Senate Majority Leader Chuck Schumer (D-NY) and House Speaker Nancy Pelsoi (D-CA) announced that the House will deliver President Donald Trump’s article of impeachment to the Senate on Monday.
“I have spoken to Speaker Pelosi who informed me that the articles will be delivered to the Senate on Monday,” he said Friday morning, a date she confirmed shortly after.
He also rejected Senate Minority Leader Mitch McConnell’s (R-KY) filibuster demand out of hand, saying that it “won’t be accepted.”
It is still unclear how closely the trial timeline will ultimately adhere to the loose outline proposed by McConnell on Thursday.

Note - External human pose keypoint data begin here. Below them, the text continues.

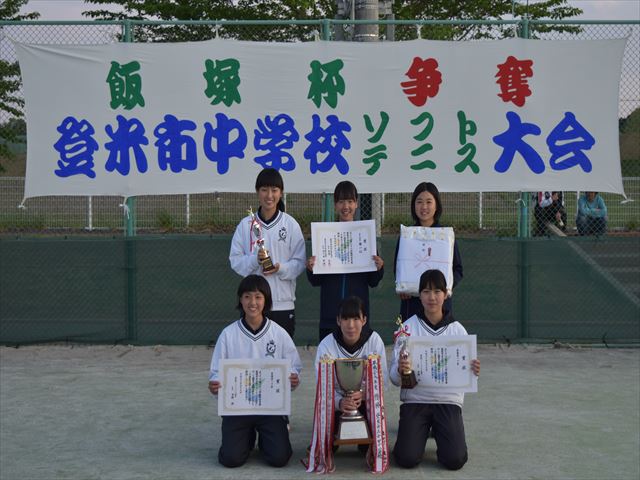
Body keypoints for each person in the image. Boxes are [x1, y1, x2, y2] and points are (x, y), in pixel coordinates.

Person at [208, 274, 302, 468]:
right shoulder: (228, 334)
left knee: (279, 458)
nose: (253, 302)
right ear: (240, 300)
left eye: (258, 297)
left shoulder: (278, 333)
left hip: (270, 408)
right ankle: (247, 436)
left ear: (266, 300)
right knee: (231, 459)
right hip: (238, 409)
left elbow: (294, 366)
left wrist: (293, 378)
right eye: (247, 297)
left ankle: (266, 438)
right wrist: (215, 384)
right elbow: (216, 371)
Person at [390, 269, 480, 470]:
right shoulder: (407, 329)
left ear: (446, 294)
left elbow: (465, 373)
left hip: (447, 402)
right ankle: (417, 434)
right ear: (419, 295)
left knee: (455, 460)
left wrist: (472, 370)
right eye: (426, 291)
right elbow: (394, 378)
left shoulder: (458, 330)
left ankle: (441, 433)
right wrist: (400, 369)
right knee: (406, 458)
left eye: (437, 291)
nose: (432, 297)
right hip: (416, 400)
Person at [229, 168, 306, 338]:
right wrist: (254, 260)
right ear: (257, 192)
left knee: (282, 353)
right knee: (252, 352)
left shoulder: (290, 224)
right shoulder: (246, 224)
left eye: (274, 190)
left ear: (281, 193)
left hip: (282, 305)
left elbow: (300, 263)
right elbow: (235, 260)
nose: (269, 195)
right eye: (264, 190)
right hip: (253, 306)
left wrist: (280, 268)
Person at [306, 181, 384, 342]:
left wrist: (379, 268)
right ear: (335, 205)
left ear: (356, 204)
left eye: (350, 201)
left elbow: (373, 281)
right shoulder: (324, 236)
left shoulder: (365, 236)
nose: (346, 206)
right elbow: (315, 281)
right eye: (341, 201)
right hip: (330, 317)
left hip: (357, 318)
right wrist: (311, 268)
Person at [314, 295, 388, 438]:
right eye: (345, 319)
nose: (351, 325)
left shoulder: (374, 341)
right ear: (338, 320)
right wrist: (339, 402)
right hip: (336, 403)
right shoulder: (326, 344)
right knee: (329, 442)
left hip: (365, 402)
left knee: (368, 444)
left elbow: (382, 380)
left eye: (356, 319)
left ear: (364, 320)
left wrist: (365, 394)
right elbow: (321, 385)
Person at [394, 182, 463, 320]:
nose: (424, 207)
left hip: (440, 308)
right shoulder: (406, 236)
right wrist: (403, 288)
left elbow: (458, 270)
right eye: (419, 202)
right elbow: (399, 267)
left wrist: (444, 288)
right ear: (413, 205)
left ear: (436, 205)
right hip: (411, 305)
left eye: (429, 202)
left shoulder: (446, 236)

By delivering the articles Monday, Pelosi is speeding his timeline up by a few days, a fact he sounded disgruntled about when he made his floor address minutes after Schumer.
“Senate Republicans strongly believe we need a full and fair process where the former President can mount a defense and the Senate can properly consider the factual, legal and constitutional questions at stake,” McConnell said. “For that reason, we suggest the House transmit this article next Thursday, but that’s apparently going to be next Monday.”

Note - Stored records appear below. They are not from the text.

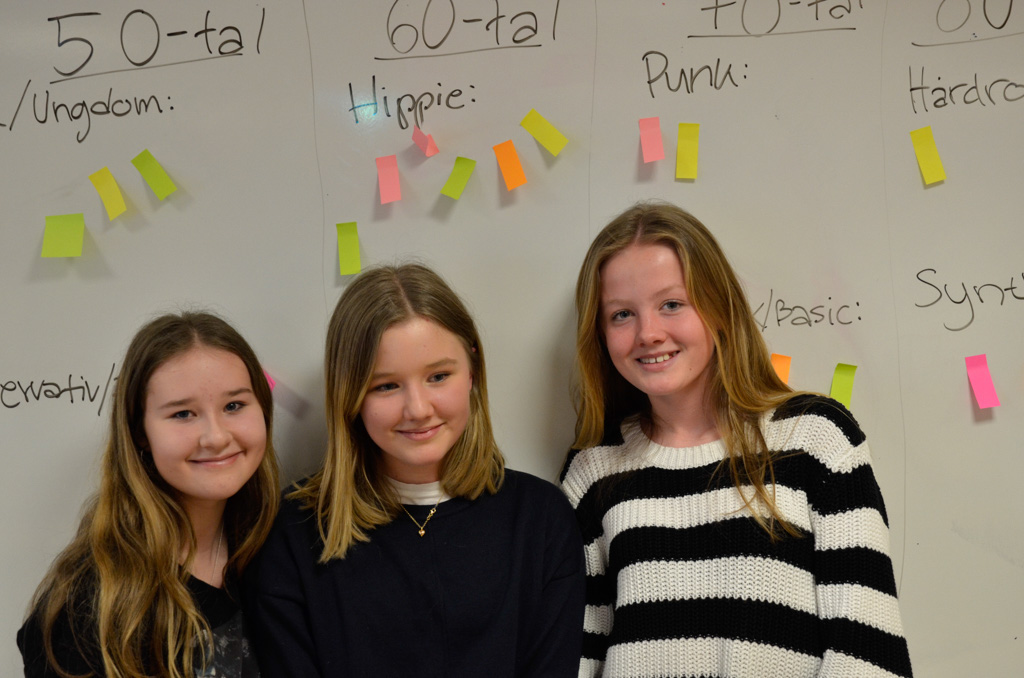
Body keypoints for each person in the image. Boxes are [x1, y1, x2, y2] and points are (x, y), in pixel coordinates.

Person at [560, 202, 913, 678]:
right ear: (600, 335)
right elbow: (580, 658)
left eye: (671, 304)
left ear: (719, 308)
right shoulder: (592, 472)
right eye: (621, 314)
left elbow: (869, 654)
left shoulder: (816, 440)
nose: (648, 333)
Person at [244, 263, 585, 677]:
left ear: (472, 371)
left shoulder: (541, 519)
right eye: (386, 385)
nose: (418, 409)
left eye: (438, 376)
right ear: (349, 394)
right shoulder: (293, 532)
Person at [18, 311, 279, 678]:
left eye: (234, 406)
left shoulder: (283, 548)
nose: (217, 437)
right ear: (140, 433)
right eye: (183, 414)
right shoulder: (87, 610)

Pelosi seemed to dismiss his reaction in a Friday morning statement.
“We are respectful of the Senate’s constitutional power over the trial and always attentive to the fairness of the process, noting that the former president will have had the same amount of time to prepare for trial as our Managers. Our Managers are ready to begin to make their case to 100 Senate jurors through the trial process,” she wrote.
Democrats have not yet laid out the rest of the trial timeline, including deadlines for Trump and his legal team to respond and file pre-trial briefs. McConnell’s timeline kicks the start of the trial to mid-February.
“We received Leader McConnell’s proposal that only deals with pre-trial motions late this afternoon,” a Schumer spokesperson told TPM Thursday. “We will review it and discuss it with him.”
Democrats have signaled openness to a delayed trial, indicating that getting Biden’s nominees confirmed rates a higher priority.
When asked on CNN Friday if he’d be willing to let the trial slide for a couple weeks in favor of getting nominees confirmed first, Senate Majority Whip Dick Durbin (D-IL) called the confirmations “the first priority.”
Senator Chris Coons (D-DE) sang a similar tune on CNN Thursday night.
“I think Democrats will be open to considering a delay that allows former President Trump time to assemble his legal team and his defense for the impeachment trial, if we are making progress on confirming the very talented, seasoned and diverse team that President Joe Biden has nominated to serve in his Cabinet,” he said.
Schumer was very decisive about another congressional battle of the first few days of President Joe Biden’s administration, the filibuster threat McConnell is wielding by delaying the power-sharing agreement for the evenly split Senate.
McConnell, Schumer said, “has made an extraneous demand that would place additional constraints on the majority, constraints that have never been in place before,” he said. “In fact, his proposal would remove a tool that the Republican leader himself used twice in just the last Congress to accelerate the confirmation of Republican nominees.”
“Leader McConnell’s proposal is unacceptable and it won’t be accepted,” he added.
It’s still unclear how Schumer will wiggle out of the corner McConnell backed him into though. If he’s unwilling to accept McConnell’s demand, a posture supported by other Democrats over the last couple days, he has few options. He can hope to wear down McConnell by dragging out the standoff — a prospect deeply unattractive to Democrats, since it’ll grind the Senate, Biden’s nominations and any legislation to a halt — or he can use the “nuclear option” on the filibuster now and take McConnell out of the equation.
The more conservative Democrats, including Sens. Joe Manchin (D-WV) and Kyrsten Sinema (D-AZ) have expressed reluctance to do away with the filibuster before, and McConnell is taking the gamble that his power-grab won’t change their minds.
Manchin, for one, expressed support for Schumer Thursday, conveying that he has no problem with the Democratic desire to keep the nuclear option on the table as leverage down the road.
“Chuck has the right to do what he’s doing,” he told reporters on Thursday. “He has the right to use [the filibuster] to leverage in whatever he wants to do.”
“They’re not going to grind this place to a halt,” he added.